**What to do:**
[a] Name every person mentioned in the passage on relics.
[b] Put this sentence from the passage on relics into Spanish: "The mutual inherence of art, poetry, and relics in a tangled signifying network is nowhere better illustrated than in the Peristephanon of Prudentius."
[c] Keep writing the passage on relics, picking up after its final sentence.

**Text to read:**
---

Hyper-real images such as that of Paulinus were common in the ekphrastic literature that embedded relics in an aesthetics of discontinuity. The praesentia72 or fullness of spiritual power thought to be present in a relic was an abstraction that could only be evoked by effects of visual and sensuous immediacy, as conveyed by Gregory of Nyssa in his well-known description of venerators of Theodore’s relics: “Those who behold them embrace them as though the very body were living and flowering, and they bring all the senses—eyes, mouth, ears—into play; then they shed tears for his piety and suffering and bring forward their prayers of intercession to the martyr as though he were present and whole.”73 Passages such as this signal the late ancient mindset that valued the fragment for the narrative lines it was capable of eliciting. Like words in late ancient poetry, relics were “liberated signifiers” that took on a certain aesthetic dazzle far exceeding the referential function of a dead body part; as Victricius of Rouen noted, relics are “spiritual jewels” that “flower more and more in beauty.”74
The mutual inherence of art, poetry, and relics in a tangled signifying network is nowhere better illustrated than in the Peristephanon of Prudentius. Since the techniques of Prudentius’s visionary storytelling in his hagiographic poems are featured in a later chapter in this book (“Bodies and Spectacles”), I would only note here the pictorial theatricality of his notorious fascination with the bloody gore of martyr-stories, as well as his participation in an aesthetics of writing where “images, intertextual allusions, and etymological wordplay convey more meaning than plot and narrative.”75 “As impressive as the poems are as finished products, they are irresistibly more impressive as activities”—an estimation of the poetry of Optatian that is just as true of Prudentius’s work.76 The individual units of his collection are marked by the effects of uncanny repetition, in which the metonymic relations among words, wounds, art, and relics are constantly advertised; for example, looking at a painting of the martyr Cassian in his shrine, Prudentius describes him as “a page wet with red ink.”77 This is a stark example of the image as “thing” whose blunt affective appeal provokes a change in habitual perception, both of the martyr and of the written page that contains his story.

---

**Extracted information:**
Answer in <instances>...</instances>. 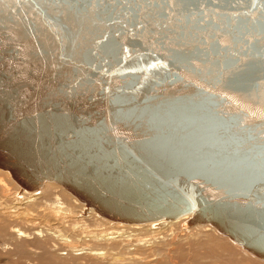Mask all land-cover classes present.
<instances>
[{
    "label": "water",
    "instance_id": "obj_1",
    "mask_svg": "<svg viewBox=\"0 0 264 264\" xmlns=\"http://www.w3.org/2000/svg\"><path fill=\"white\" fill-rule=\"evenodd\" d=\"M0 168L264 260V0H0Z\"/></svg>",
    "mask_w": 264,
    "mask_h": 264
},
{
    "label": "rangeland",
    "instance_id": "obj_2",
    "mask_svg": "<svg viewBox=\"0 0 264 264\" xmlns=\"http://www.w3.org/2000/svg\"><path fill=\"white\" fill-rule=\"evenodd\" d=\"M2 172L6 171L0 169V198L6 196L4 190L2 192V186L11 192L18 188L17 183L6 175L4 177ZM2 181L3 183H1ZM58 186L62 187L61 185ZM63 189L65 188L63 187ZM65 191L69 193L67 190ZM55 192L61 193L60 189L49 191L47 188H43L38 194L40 197L51 199ZM67 193H64L63 197L71 203L72 197ZM71 196L73 195L71 194ZM75 200L77 204L73 203V209L75 208L77 215L81 208L84 211L86 206L77 198ZM1 211L0 264H109L108 261L111 260L117 261L115 264H264V261L245 251L211 225L184 228L186 216L179 218L178 223L173 224L170 221H165L159 227L134 229L127 227L125 238L115 236L114 239L107 241L103 247L93 240L92 235L83 231V227H72L77 223L76 220H56L48 209L34 208L30 214L32 216H29L32 222L29 223L9 222ZM88 217L89 214L77 217V219L87 220ZM47 220L57 224L60 232L55 233L58 231L55 230V227H44L46 230L50 228V231H44V234L41 233L42 235L37 234V227L34 226L46 224ZM81 222L83 223V221ZM87 225L90 228L89 231L105 228H113L111 229L113 232L116 230L114 227H99L101 223L97 221L96 216H93ZM144 226L151 225L147 223ZM13 228L24 230L27 236L16 237L12 233ZM51 228H53L52 231ZM59 236L68 240L64 241ZM126 236L131 239L126 238ZM76 247L79 250L88 247L92 251L80 252V255V253H75Z\"/></svg>",
    "mask_w": 264,
    "mask_h": 264
},
{
    "label": "bare ground",
    "instance_id": "obj_3",
    "mask_svg": "<svg viewBox=\"0 0 264 264\" xmlns=\"http://www.w3.org/2000/svg\"><path fill=\"white\" fill-rule=\"evenodd\" d=\"M1 170H4V169H1ZM4 171H6V172H2L4 174L3 175L4 177L6 175L9 178L13 179L9 171H7V170H4ZM1 183H3V181ZM56 184H58V183L47 180L38 189L28 190L26 188H23L22 186H20L17 183L16 185L18 186V188H16V191H14V192H11L5 186H2L3 187L2 192L4 190V193L6 194V196H4L3 198H0V211L3 210V211H1L2 214L8 218L9 222H14V223H17V222L18 223L19 222H23V223L24 222H28L29 223V222H32L30 220L29 216H32L30 214L32 213L31 211L34 208H45V209H48V211L50 212V214L53 216V218H56V220H62V219H64V220H68V219L76 220L77 223L74 224V226H72V227H79V228L80 227H83L82 230L83 231H86L87 234L92 235L93 240L97 244H99L100 246H103V247L105 246V243L107 244V241H110V240L114 239L115 236H117V237L119 236L121 238L122 237L125 238V234H126V231L128 229L127 227H130V229L140 228V227H159L165 221H170L173 224L174 223H178L179 218H181L183 216H186L184 218V220H186V224H185L184 228H190V227H208L209 225L213 226L210 223H193V224L189 223V220H190V218L192 216V213H185V214H183V215H181V216H179L177 218H174V219H164L163 218V219H158V220L148 221V222H142V223H127V222L110 220V219H108L106 217H103L100 214H98L92 207H86V209L84 211L80 207L81 210L79 211V214L77 213V215H76L75 208L73 209V203L74 204L75 203L77 204V202L75 200V198H77V197L74 196L72 193L71 194L73 196H71V194H69L70 192L67 190L69 192V193H67L65 191L66 189H63V186L62 185H61L62 187H60V186H58L60 184H58V185H56ZM43 188H47L49 191H51V190L54 191L56 189H60V192L61 193L55 192L53 194V197L51 199L45 198V197H40V195L38 194V192L41 189H43ZM0 189H1V186H0ZM64 193H67L70 197H72V199H71L72 202L71 203L67 202L64 199V197H63ZM73 197H75V198H73ZM80 202L85 205V203H83L82 201H80ZM87 214H89V217L87 218V220L86 219H77V217L84 216V215H87ZM93 216H96L97 221H99L101 223V225L99 227H114L116 230H114V232H113L111 230L113 228H111V229H106L105 228V229H100V230L95 229V230L89 231L90 228L87 225V222H90V220H91V218H93ZM80 221H83V223L82 222L80 223ZM45 223L46 224H41L40 226L39 225L34 226V227H37V229H36L37 230V232H36L37 234L40 235L44 231H48V232L50 231L49 230L50 228L48 230H46L44 227H55V230H58L55 233L60 232V229L57 226V224H53L52 221H50V220H47ZM147 223L150 224L151 226H144V224H147ZM118 226H121V227H118ZM52 230H53V228H51V231ZM217 231H219V230L217 229ZM12 233H14L16 235V237H22L23 238V237H26L27 236V233L24 230L20 229V228H13L12 229ZM220 233L223 234L222 232H220ZM36 235H34V236H36ZM223 235L226 236V237H228L225 234H223ZM59 237H61L62 240H64V241L68 240V239H63L64 238L63 236H59ZM126 238H130V237L129 236H126ZM69 241H70V239H69ZM232 241H234V240H232ZM236 244H238V243H236ZM239 246L242 247L241 245H239ZM243 249L245 251L249 252L245 248H243ZM75 250H76L75 253L90 252V251H92L88 247L87 248L84 247L81 250H79L78 247H76ZM249 253L251 255H253L254 257H257L254 254H252L251 252H249ZM98 254L99 255H105L104 253H98ZM80 255H81V253H80ZM257 258L260 259V260H262V261H264L263 259H261L259 257H257ZM9 262H11L10 259H9ZM7 263H8V261H7ZM108 263L109 264H115V263H117V261L111 260V261H108Z\"/></svg>",
    "mask_w": 264,
    "mask_h": 264
}]
</instances>
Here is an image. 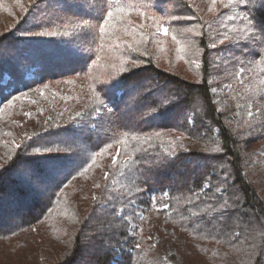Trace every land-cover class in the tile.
Wrapping results in <instances>:
<instances>
[{
  "label": "trees",
  "instance_id": "obj_1",
  "mask_svg": "<svg viewBox=\"0 0 264 264\" xmlns=\"http://www.w3.org/2000/svg\"><path fill=\"white\" fill-rule=\"evenodd\" d=\"M142 1L114 0L89 30L76 20L59 39L26 10L0 33V264H77L86 245L100 264H165L167 241L184 264H264V0H162L171 36L198 49L197 80L158 65L159 16ZM2 2L15 19L31 4ZM87 34L96 45L78 62L96 60L106 78L25 81V52L77 51L67 39ZM222 83L220 105L210 89ZM156 193L166 209L147 204Z\"/></svg>",
  "mask_w": 264,
  "mask_h": 264
},
{
  "label": "rangeland",
  "instance_id": "obj_2",
  "mask_svg": "<svg viewBox=\"0 0 264 264\" xmlns=\"http://www.w3.org/2000/svg\"><path fill=\"white\" fill-rule=\"evenodd\" d=\"M2 1L8 0H0V33L6 32L7 30H9V28L11 29V27L15 25L16 21L20 19V16L22 14L23 17L28 16L22 13L26 10L27 14L33 12L39 15V19L41 21H39L38 23L42 25L40 35L44 36L43 38L49 37L51 39L52 36L56 37L53 39H59L60 34L58 28H60L61 30L70 29L71 23L76 20L81 23H84V25H86V29L89 30L91 20L94 21L97 19H101L105 12H107V7L109 6V4L111 5L114 3V0H34V3L33 0H24V3L28 1L31 2V4L25 6L24 8H22L24 4H19L16 7L15 19L5 14ZM145 3L147 6H145L147 10L153 11L151 14L159 16V18L152 17L151 23L153 32L159 35L157 38V42H154L155 46L159 47V54H157L155 57L156 61L158 62V65L166 70L172 69L177 74L182 75L189 80H197L199 75V53L197 48L192 47L194 46V42H184L181 40H176L171 36V33L168 32V35L164 36L160 32V29L162 27L168 28V23L171 22L172 17L169 18L167 14L170 13L172 8L168 6L167 2H163L162 0H143L142 4ZM211 4L214 3L212 2ZM219 9L220 5L218 3H215L214 9L210 14H212V16L217 15V11ZM223 12L224 10L221 9L218 13L223 14ZM226 17L228 18L229 16ZM29 24L34 23L30 21ZM234 28L237 27L231 26L230 30H233ZM240 29H242V27H240ZM185 31L190 32V27H187ZM25 35L27 36V34ZM65 35L67 36L68 34ZM91 37L92 36L87 34V37L85 39H77L75 41L67 39V42H74L75 44H77L76 46L78 47V50L75 51L72 49H64L62 51V54L60 55H48L42 49L40 51L35 50L36 47L32 50H29L28 52H25L29 60V63L27 64L24 73L25 81L27 80L36 82L42 79L43 82H47L52 77L67 75L69 73L71 76L77 75L73 76L72 78H79L82 81L83 77L97 78L100 80L106 78L107 74L100 69L96 60H89L85 62L84 66L83 62H78L82 58V56H85L84 54L89 53L91 51V48L88 47H95L96 43L90 42ZM37 38H40V36L36 35V37H33V39ZM98 38L99 35L97 34L96 39ZM33 41L39 42L35 40ZM33 41L31 40V42ZM216 41L217 44H230V42H226V40L221 37H217ZM52 42L55 41L53 40ZM83 45L88 47H85ZM42 46H45L46 48L49 47L47 42ZM240 50L243 51L244 48L240 47ZM219 55H221V52H219ZM103 62L108 63V61ZM216 62H218V59L216 60ZM222 84V87L211 86L210 89L211 93L213 94V100L220 105L223 104L222 94L224 88H227L228 83ZM213 89H215V91H213ZM131 104L132 100L126 99L123 100L122 107L129 106ZM106 105H110V103L107 102ZM246 109L247 114L252 113L249 105ZM174 112L175 111H172L166 116V118H177V114L176 112ZM71 117L79 118L80 116H77V113H72ZM46 118L48 121H52L50 120L51 118L54 119L52 115H47ZM164 118L165 117H163L162 119ZM46 129L47 126L44 123H37V125L30 127L28 133L24 135H38L44 132ZM24 131L25 129L23 130V133ZM164 197V193H156L153 195L151 194L147 196V204L153 208L159 207L160 209H166L165 206H163V200H165ZM38 198L41 199V195H38ZM144 209V205L138 207L135 213L136 217L134 218V220L128 219L131 234L134 233V228L141 221V213ZM5 224H7V222L0 223V227ZM151 234L153 235L154 241H160L162 238L160 236L162 235L167 236L164 235V231L162 233L158 232L157 235L155 232ZM84 252L85 253L83 254V257L79 262H77V264H100L97 260V255L101 253L99 247H97L96 245H86ZM41 253H43V251H40V259L43 258V255ZM10 260L11 262L9 264H18L15 259ZM162 260L165 264H184L181 257L179 256V253H177V251L173 248V246H171V244L168 243V241L164 243ZM26 264H32V262H26Z\"/></svg>",
  "mask_w": 264,
  "mask_h": 264
},
{
  "label": "snow or ice",
  "instance_id": "obj_3",
  "mask_svg": "<svg viewBox=\"0 0 264 264\" xmlns=\"http://www.w3.org/2000/svg\"><path fill=\"white\" fill-rule=\"evenodd\" d=\"M107 15H108V17L110 18V17L112 16V13H111V12H108ZM104 23L107 24V23H108V20H105ZM101 31H102V32L104 31V28H103V27H101ZM160 32H161L162 35L167 36L169 30H168L167 27H162V28L160 29ZM173 38L175 39V37H173ZM221 43H223V42H221ZM213 91H215V89H213ZM38 151H39V150H38ZM23 178L27 179V178H28V174H27V173L23 174Z\"/></svg>",
  "mask_w": 264,
  "mask_h": 264
}]
</instances>
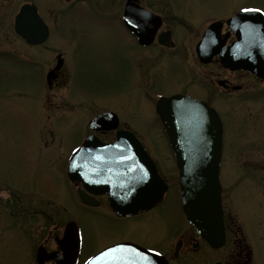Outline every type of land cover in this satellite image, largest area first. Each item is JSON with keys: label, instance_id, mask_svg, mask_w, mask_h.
Returning a JSON list of instances; mask_svg holds the SVG:
<instances>
[{"label": "rangeland", "instance_id": "1", "mask_svg": "<svg viewBox=\"0 0 264 264\" xmlns=\"http://www.w3.org/2000/svg\"><path fill=\"white\" fill-rule=\"evenodd\" d=\"M23 1L26 0H0V184L12 187L11 192L0 190V199H13L14 192L26 196L31 203H45L46 199L30 193V188L38 191L58 182L57 197L67 211L55 214L61 222L72 220L78 224L85 258L105 234L103 224L107 219L92 216L76 197L68 194L64 172L69 155L90 133L89 120L104 110L115 112L121 120L120 127L132 130L170 171L171 148L155 111V101L162 93L185 90L208 98L222 116L224 209L237 219L243 235L264 260V173L259 168L264 166V82L237 73L232 84L240 89L217 88L209 79H221L226 72L215 65H200L194 51L200 28L211 19L231 16L249 5L264 8V0H170L174 12L194 27H176L177 36L183 38L182 53L146 48L145 56L151 52L164 54L155 61L139 55L135 72L123 58L130 60L131 53L142 49L133 46L116 21L112 22L111 15L95 12L73 16L62 12L60 28L66 31L70 24L74 26L81 42L77 52L81 54L72 53L68 46L63 48L68 53L64 59L66 81L53 90L47 86L46 73L54 54L43 52L44 61L25 56L22 52L27 51L14 32V15ZM49 1L59 6L58 0ZM80 8L97 9L91 4H81ZM105 28L110 29L109 33ZM28 187V194H23ZM164 207L170 214L172 232L177 230L175 227L189 232L174 196ZM155 216L154 229L162 234L169 222L164 219L160 223L157 213ZM14 222L11 235L10 229L4 234L8 244L0 246V264H34L32 243L39 235H46V222L38 219L32 226L19 222L27 230L19 234L14 231ZM138 234L143 235L141 231ZM189 255H183L177 264L199 260L192 261Z\"/></svg>", "mask_w": 264, "mask_h": 264}, {"label": "flooded vegetation", "instance_id": "2", "mask_svg": "<svg viewBox=\"0 0 264 264\" xmlns=\"http://www.w3.org/2000/svg\"><path fill=\"white\" fill-rule=\"evenodd\" d=\"M58 3L59 6H56L49 0H26L20 4L14 15L15 18L20 8L24 5L26 6L27 12L24 14L22 20L23 34H17V37L24 45V49L27 51V53L24 51L22 53L31 58L36 57V59L40 61L45 60V56L42 54L45 51L51 52L55 56H53L52 63H50L52 65L48 67V72L46 73L47 86L51 90L58 88L66 81L64 59L68 53L63 48L68 46L72 50V53L76 55L81 54V52H77L81 47V42L79 40L80 37L75 36L76 29L74 26L69 23L70 25L66 30L67 32L60 28V20L63 16L62 12H70L74 14L73 16H80L86 13L93 14L95 12L111 15L112 22L116 21L119 29L122 33L126 34L133 46L142 49L133 54L131 53L129 56L130 60L128 58H123V61L126 62L130 69L132 66L134 72L135 69L138 70L139 55H146L144 52L146 48L158 49L160 52H163L165 49H173L175 50V54L180 55L183 48V42L181 41L183 38L180 39V36H177L176 27L180 26L183 29H187V27L190 29L194 28L191 26V21H188V19L186 20L185 17L174 12L170 0H58ZM81 4H91L96 6L97 9L94 11H92L91 8H88V10L84 8L79 9ZM255 6L264 9L261 5ZM33 13H37L39 21L34 19ZM30 19L32 21H30ZM217 19L219 18L211 19L206 26L200 28L195 44L202 38L205 28ZM27 24L30 26L26 27ZM227 30L228 29L225 28L222 32ZM105 31L109 33L110 29L105 28ZM234 39L235 37L231 35L227 43L232 42ZM28 50H35L36 53L31 51L28 53ZM162 54L164 53L158 55L151 52L149 55L145 56V58L155 61L160 58ZM49 57L50 55L48 54V58ZM59 60H62V63L59 68H56ZM197 61L200 65H215L217 69L226 72V76H223L221 79H214L213 77L209 79L217 88H223L228 91L240 89L241 86L232 84L234 83V75L237 73L247 74L248 76L254 77L257 81L264 82V78L259 77L249 70H230L224 68L220 63V56L218 54L213 55L209 63H202L198 58ZM173 93L189 94L204 99L211 104L208 98L202 95L192 94L185 90L177 89L170 93H162V95H171ZM52 108H54V105H52ZM95 134L104 142H113L116 140L115 130L99 131ZM148 153L156 163L159 174L168 184V189L160 203L139 213L119 215L111 206L109 193L98 192V186L94 187L92 181H88L87 185H85L80 180L74 182L66 177L68 181L66 191L68 194L71 195V197H76L79 203L84 208L88 209L90 214H93L92 216L102 215L107 219L103 224L105 234H103L99 242L97 241L98 243L96 242L93 250L85 258H83L84 255L82 253L83 235L77 224L80 247L72 264H84L91 255L104 247L122 241L134 242L146 248L156 250L162 253L170 264H177L183 255L186 254H190L188 258L192 259V261L199 259L193 264H263L264 260L261 258L262 254L254 249L247 236L243 235L237 219L228 212L224 211L226 242L222 247H211L198 235L192 226H189V232H186L187 229L185 228L175 227L177 230L173 233V227L170 225L171 221H169L170 214L166 213V207L164 206L167 200L172 196L175 197L177 204H179V175L175 157L171 151L170 158L172 170L167 171L149 151ZM167 166L168 165H166V167ZM259 168L262 171L260 173H264V166ZM57 172H59V170H57L56 173ZM11 189L12 187L0 184V190L2 191L11 192ZM80 189L89 195L90 204L81 202L79 198ZM58 191V182H51L48 186H45L44 189L38 191L31 187L30 193L36 192L39 196L42 195L44 199H46L45 203L41 200L35 204L31 203L27 200L26 196L21 197L14 192L11 193L13 199L10 197L7 201H2L0 199V246L8 244V241H4V234L7 235L10 229L11 235L12 220L15 221L14 231L16 234H19L20 231L25 233L27 231L26 228L23 229L22 225L18 224L19 222H25L26 225L32 226L35 224V220H37L38 223V219L40 222L44 219L47 225L46 235H44V237L39 235L37 239L35 238L33 243L31 242L34 248V264H39L37 254L39 255L38 250L40 247H42L44 255L46 256L52 253V255H56L59 260L66 258L68 255L65 251L67 244L62 238L67 223L72 220L61 222L55 214V212L59 210L67 211L66 206H61L59 202V197H57ZM28 192L29 187L22 193L27 195ZM156 213L158 214V219L161 220L160 223H162L164 219L169 222V224L163 227L162 234L159 232L157 234L154 229ZM13 214L14 217H12ZM27 218L29 219L27 220ZM90 223L93 222L90 221ZM139 231H141L143 235L140 236L138 234ZM153 242L157 243L153 244ZM200 251L201 253L198 254ZM43 262L44 264H58L57 260L51 257H47Z\"/></svg>", "mask_w": 264, "mask_h": 264}, {"label": "water", "instance_id": "3", "mask_svg": "<svg viewBox=\"0 0 264 264\" xmlns=\"http://www.w3.org/2000/svg\"><path fill=\"white\" fill-rule=\"evenodd\" d=\"M227 22L236 34L237 40L231 45H225L229 36L227 33L217 42L222 21H215L197 44L200 59L207 61L213 53L218 52L225 66L234 69L251 68L264 76V65L257 69L249 65L250 62L256 63L261 60L264 62V56L262 59L250 56V53L260 52L258 46L264 51V16L257 10L239 12ZM17 31L21 32L19 26ZM61 63L62 60H59L56 68H59ZM156 110L177 157L185 215L212 246L219 247L225 241L219 179L222 122L215 109L205 101L181 94L161 97ZM118 123L115 113L103 112L92 118L89 126L94 130L114 129ZM117 136V141L112 144L103 143L93 135L88 136L72 157L68 169L69 176L73 180L79 178L86 180L85 176L90 173L99 176L98 180L104 184L106 191L117 193L112 203L118 213L145 210L162 198L165 185L158 176L153 161L135 136L126 130L118 131ZM128 152L135 159V168H129L132 162L124 159L128 158ZM91 155L95 158V167L88 170L85 168L86 157ZM120 180L122 184L116 185ZM81 198L87 202L86 197ZM112 249H122L112 253L119 258L118 260L98 259L102 253ZM86 264H168V262L153 251L130 242H123L101 250Z\"/></svg>", "mask_w": 264, "mask_h": 264}, {"label": "snow or ice", "instance_id": "4", "mask_svg": "<svg viewBox=\"0 0 264 264\" xmlns=\"http://www.w3.org/2000/svg\"><path fill=\"white\" fill-rule=\"evenodd\" d=\"M245 11H248V9H245ZM122 251V249H112L109 251H106L105 253L101 254V257H99V260H104L105 258H110L111 260H118V257H115L112 255L113 252Z\"/></svg>", "mask_w": 264, "mask_h": 264}]
</instances>
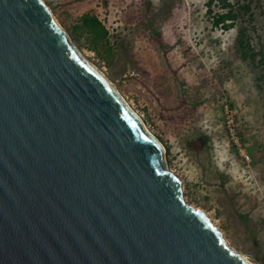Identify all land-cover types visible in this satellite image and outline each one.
<instances>
[{"label":"water","instance_id":"1","mask_svg":"<svg viewBox=\"0 0 264 264\" xmlns=\"http://www.w3.org/2000/svg\"><path fill=\"white\" fill-rule=\"evenodd\" d=\"M44 0H0V264H251Z\"/></svg>","mask_w":264,"mask_h":264},{"label":"rangeland","instance_id":"2","mask_svg":"<svg viewBox=\"0 0 264 264\" xmlns=\"http://www.w3.org/2000/svg\"><path fill=\"white\" fill-rule=\"evenodd\" d=\"M83 56L116 85L165 145L185 200L203 208L228 243L264 264V79L243 59L241 22L213 24L210 0H44ZM109 29L94 47L85 12ZM255 46L264 54V14Z\"/></svg>","mask_w":264,"mask_h":264},{"label":"trees","instance_id":"3","mask_svg":"<svg viewBox=\"0 0 264 264\" xmlns=\"http://www.w3.org/2000/svg\"><path fill=\"white\" fill-rule=\"evenodd\" d=\"M218 1L224 11H215L213 24L221 25L224 29H230L238 22L242 27L239 29L237 44L243 59H248L255 67H261V78L264 79V54L255 44L256 38V9L264 14V0H210L208 12L213 13L212 4ZM77 27L85 29L92 37L94 47L107 40L109 29L103 20L94 12H85L80 18Z\"/></svg>","mask_w":264,"mask_h":264},{"label":"bare ground","instance_id":"4","mask_svg":"<svg viewBox=\"0 0 264 264\" xmlns=\"http://www.w3.org/2000/svg\"><path fill=\"white\" fill-rule=\"evenodd\" d=\"M46 3V2H45ZM52 12V10H51ZM54 15V14H53ZM55 16V15H54ZM57 20V19H56ZM88 60V59H87ZM88 62L93 65L97 70H99L101 72V74H103L107 80L114 86V88L117 90V92L123 97V99L125 100L126 104L141 118V120L144 122L143 118L133 109V107L130 105V103L125 99V97L120 93V91L118 90V88L116 87V85L107 77V75H105L103 73V71L101 69H99L94 63H92L91 61L88 60ZM145 124V122H144ZM146 128L148 129L147 125L145 124ZM163 144V143H162ZM164 145V144H163ZM165 146V145H164ZM175 173V172H174ZM176 174V173H175ZM177 175V174H176ZM177 177L180 179V181L182 182V179L177 175ZM183 183V182H182ZM189 203V202H188ZM191 204V203H189ZM193 205V204H191ZM195 207H197L196 205H193ZM208 214V213H207ZM215 224V222H213ZM216 225V224H215ZM243 255V254H242ZM244 256V255H243ZM245 257V256H244ZM247 260H249L247 257H245ZM249 262H251V264H255L253 263V261L249 260Z\"/></svg>","mask_w":264,"mask_h":264}]
</instances>
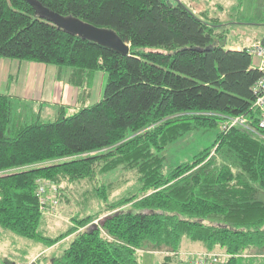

---

**Results for each task:**
[a] Paulinus, Gregory of Nyssa, Theodore, Victricius of Rouen, Prudentius, Optatian, Cassian

[b] La inherencia mutua del arte, la poesía y las reliquias en una enmarañada red significante no se ilustra en ningún lugar mejor que en el Peristephanon de Prudencio.

[c]
Jill Ross has argued persuasively that Prudentius’s poems are “mimetic reenactments and representations of martyred bodies” and that they are “an attempt to gain the salvation he so desires.”78 I would add to this the observation that their shared poetic structure makes each of these poems into mimetic reenactments of the others in a narrative chain of puncta analogous to the structure of a column sarcophagus.79 In order to “read” the Peristephanon properly as a whole, the reader must grasp the abstract theme that unifies the collection, Prudentius’s theological belief in the “redemptive power of the written word” that functions as a conduit of spiritual presence and healing.80
Prudentius’s collection exemplifies a particular aesthetic attitude toward the organization of narrative. Viewed as a collection, it has a “narrative line” formally structured on a principle of repetition that produces a series of things—in this case, martyrs—that are eye-catching when viewed as discrete units, but somewhat monotonous when viewed from the perspective of the collection as a whole. In this way his collection is less like a column sarcophagus, whose discrete parts contain different images, and more like a form of sarcophagus-art represented here by a sarcophagus from the end of the fourth century in which the framing devices have disappeared (fig. 6). In such “processional” sarcophagi, difference is still present in details of dress, posture, and gesture in such a way that the mimetic relationships continue to be dissonant, but difference is subordinated to the overall presentation of the individuals as members of a group.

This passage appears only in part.